> [RECORDS FOR THIS EXERCISE]:
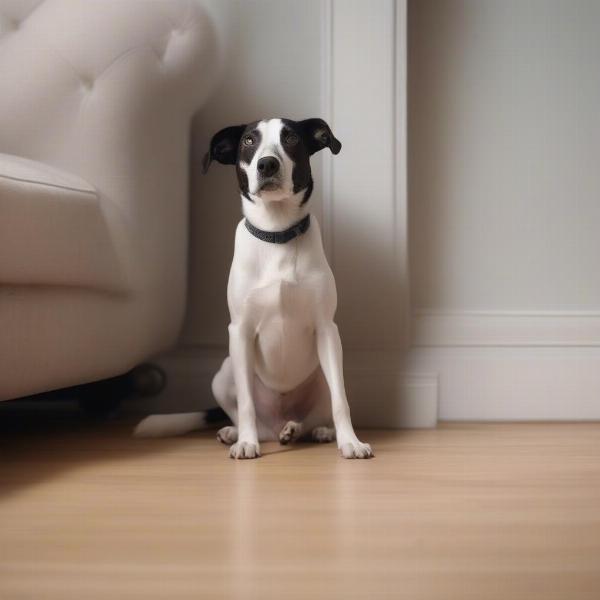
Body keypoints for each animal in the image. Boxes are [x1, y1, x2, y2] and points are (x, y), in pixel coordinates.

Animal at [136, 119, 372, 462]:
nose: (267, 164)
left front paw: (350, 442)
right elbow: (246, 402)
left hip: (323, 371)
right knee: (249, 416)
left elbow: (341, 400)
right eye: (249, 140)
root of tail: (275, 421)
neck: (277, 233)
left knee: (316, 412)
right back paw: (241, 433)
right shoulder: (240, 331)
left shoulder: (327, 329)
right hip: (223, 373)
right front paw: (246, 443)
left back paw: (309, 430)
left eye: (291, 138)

==

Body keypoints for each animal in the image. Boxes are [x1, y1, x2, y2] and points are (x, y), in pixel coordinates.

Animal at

> [WORK REQUEST]: In the listing above, find the line with "right knee: (249, 416)" and the line with "left eye: (291, 138)", then print exactly those two lines and every line between them, and nothing more.

> [EXERCISE RESULT]:
right knee: (249, 416)
left elbow: (341, 400)
right eye: (249, 140)
root of tail: (275, 421)
neck: (277, 233)
left knee: (316, 412)
right back paw: (241, 433)
right shoulder: (240, 331)
left shoulder: (327, 329)
right hip: (223, 373)
right front paw: (246, 443)
left back paw: (309, 430)
left eye: (291, 138)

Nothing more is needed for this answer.